**DIRECTIVE**
Which lines in the records below include the word "Prusse"? Report each of them in full.

**Extracted page text data**
◇ ◇ ◇ ◇ ◇
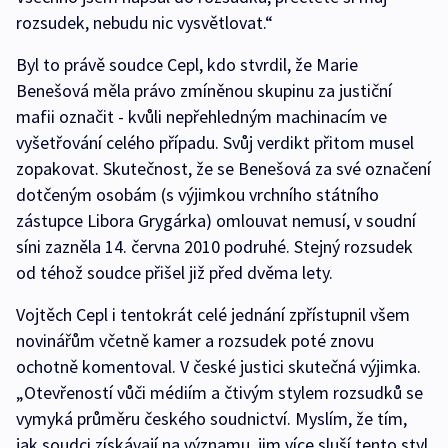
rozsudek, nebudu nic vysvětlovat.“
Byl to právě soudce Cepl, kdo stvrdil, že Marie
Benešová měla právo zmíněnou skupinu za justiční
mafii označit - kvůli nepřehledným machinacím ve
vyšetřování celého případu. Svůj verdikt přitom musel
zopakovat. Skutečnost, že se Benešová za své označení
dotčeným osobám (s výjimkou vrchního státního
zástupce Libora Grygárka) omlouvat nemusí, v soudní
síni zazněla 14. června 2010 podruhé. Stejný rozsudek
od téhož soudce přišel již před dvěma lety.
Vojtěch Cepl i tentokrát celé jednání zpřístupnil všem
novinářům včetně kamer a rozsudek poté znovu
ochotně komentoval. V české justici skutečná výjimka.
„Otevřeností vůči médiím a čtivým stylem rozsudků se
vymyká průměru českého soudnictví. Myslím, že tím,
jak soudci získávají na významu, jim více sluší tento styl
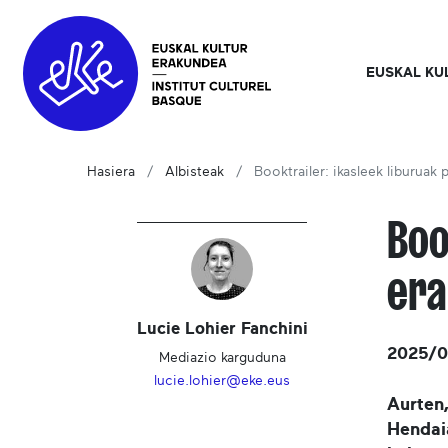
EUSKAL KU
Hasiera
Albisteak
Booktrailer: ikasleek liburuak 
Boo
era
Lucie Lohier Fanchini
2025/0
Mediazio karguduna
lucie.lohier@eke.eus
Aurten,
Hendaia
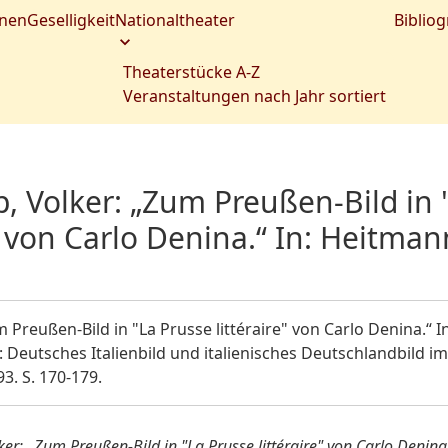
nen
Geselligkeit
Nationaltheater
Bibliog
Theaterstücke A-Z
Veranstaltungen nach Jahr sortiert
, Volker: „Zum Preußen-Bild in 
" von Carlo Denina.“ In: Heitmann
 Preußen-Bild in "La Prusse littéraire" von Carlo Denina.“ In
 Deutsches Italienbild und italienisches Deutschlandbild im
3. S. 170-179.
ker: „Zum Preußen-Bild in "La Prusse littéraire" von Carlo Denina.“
◇ ◇ ◇ ◇ ◇
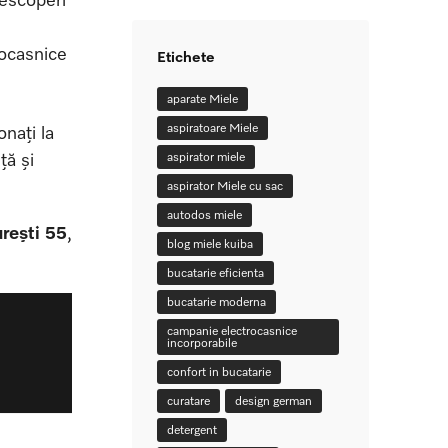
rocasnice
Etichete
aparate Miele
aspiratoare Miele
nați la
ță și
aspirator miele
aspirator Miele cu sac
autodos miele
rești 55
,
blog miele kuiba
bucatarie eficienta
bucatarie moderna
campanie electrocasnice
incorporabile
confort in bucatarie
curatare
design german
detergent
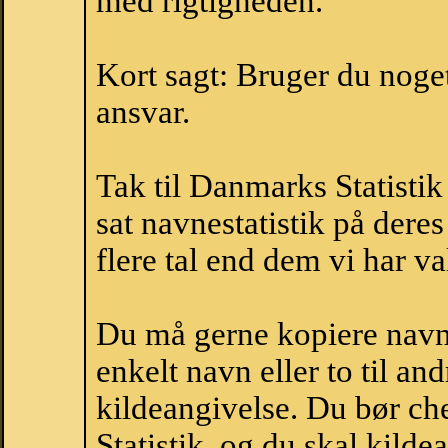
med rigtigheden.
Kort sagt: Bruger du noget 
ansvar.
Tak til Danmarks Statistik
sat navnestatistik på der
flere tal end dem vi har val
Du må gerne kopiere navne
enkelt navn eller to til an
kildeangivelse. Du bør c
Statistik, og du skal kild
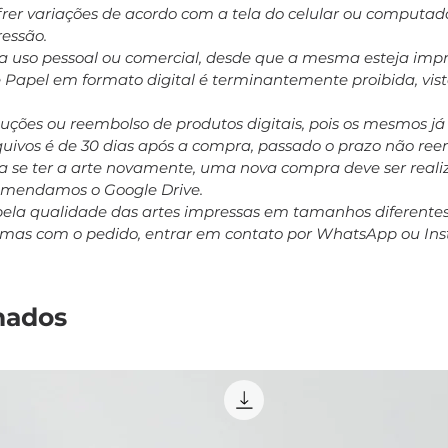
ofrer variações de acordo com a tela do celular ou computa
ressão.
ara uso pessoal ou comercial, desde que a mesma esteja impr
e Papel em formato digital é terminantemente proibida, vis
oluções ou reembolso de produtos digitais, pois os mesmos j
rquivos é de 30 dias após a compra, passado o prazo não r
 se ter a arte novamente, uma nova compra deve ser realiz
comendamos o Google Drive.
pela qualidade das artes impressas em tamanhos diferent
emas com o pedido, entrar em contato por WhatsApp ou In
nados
◇ ◇ ◇ ◇ ◇
**TASK RESULT**
 Preußen-Bild in "La Prusse littéraire" von Carlo Denina.“ In
ker: „Zum Preußen-Bild in "La Prusse littéraire" von Carlo Denina.“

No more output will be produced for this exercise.